[Labeled region entries]

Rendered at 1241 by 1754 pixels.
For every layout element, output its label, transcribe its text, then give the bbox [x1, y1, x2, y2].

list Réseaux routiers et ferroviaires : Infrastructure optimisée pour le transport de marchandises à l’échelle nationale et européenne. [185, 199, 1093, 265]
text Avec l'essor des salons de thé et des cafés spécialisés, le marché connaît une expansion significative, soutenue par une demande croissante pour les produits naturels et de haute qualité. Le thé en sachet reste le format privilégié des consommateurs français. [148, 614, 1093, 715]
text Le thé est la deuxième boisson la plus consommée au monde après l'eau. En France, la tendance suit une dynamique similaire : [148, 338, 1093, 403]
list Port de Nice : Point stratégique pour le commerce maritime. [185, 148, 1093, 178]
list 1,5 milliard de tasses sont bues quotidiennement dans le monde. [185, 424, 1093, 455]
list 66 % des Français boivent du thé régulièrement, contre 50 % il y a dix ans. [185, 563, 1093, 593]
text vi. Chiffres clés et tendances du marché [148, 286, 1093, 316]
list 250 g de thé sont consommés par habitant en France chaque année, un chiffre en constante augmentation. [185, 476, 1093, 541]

* Written exercise: Format every line of the records above as a Markdown table with the columns "No." and "Line", numbering the rows in order and skipping blank lines.

* Result of the task:
| No. | Line |
|---|---|
| 1 | Rendered at 1241 by 1754 pixels. |
| 2 | For every layout element, output its label, transcribe its text, then give the bbox [x1, y1, x2, y2]. |
| 3 | list Réseaux routiers et ferroviaires : Infrastructure optimisée pour le transport de marchandises à l’échelle nationale et européenne. [185, 199, 1093, 265] |
| 4 | text Avec l'essor des salons de thé et des cafés spécialisés, le marché connaît une expansion significative, soutenue par une demande croissante pour les produits naturels et de haute qualité. Le thé en sachet reste le format privilégié des consommateurs français. [148, 614, 1093, 715] |
| 5 | text Le thé est la deuxième boisson la plus consommée au monde après l'eau. En France, la tendance suit une dynamique similaire : [148, 338, 1093, 403] |
| 6 | list Port de Nice : Point stratégique pour le commerce maritime. [185, 148, 1093, 178] |
| 7 | list 1,5 milliard de tasses sont bues quotidiennement dans le monde. [185, 424, 1093, 455] |
| 8 | list 66 % des Français boivent du thé régulièrement, contre 50 % il y a dix ans. [185, 563, 1093, 593] |
| 9 | text vi. Chiffres clés et tendances du marché [148, 286, 1093, 316] |
| 10 | list 250 g de thé sont consommés par habitant en France chaque année, un chiffre en constante augmentation. [185, 476, 1093, 541] |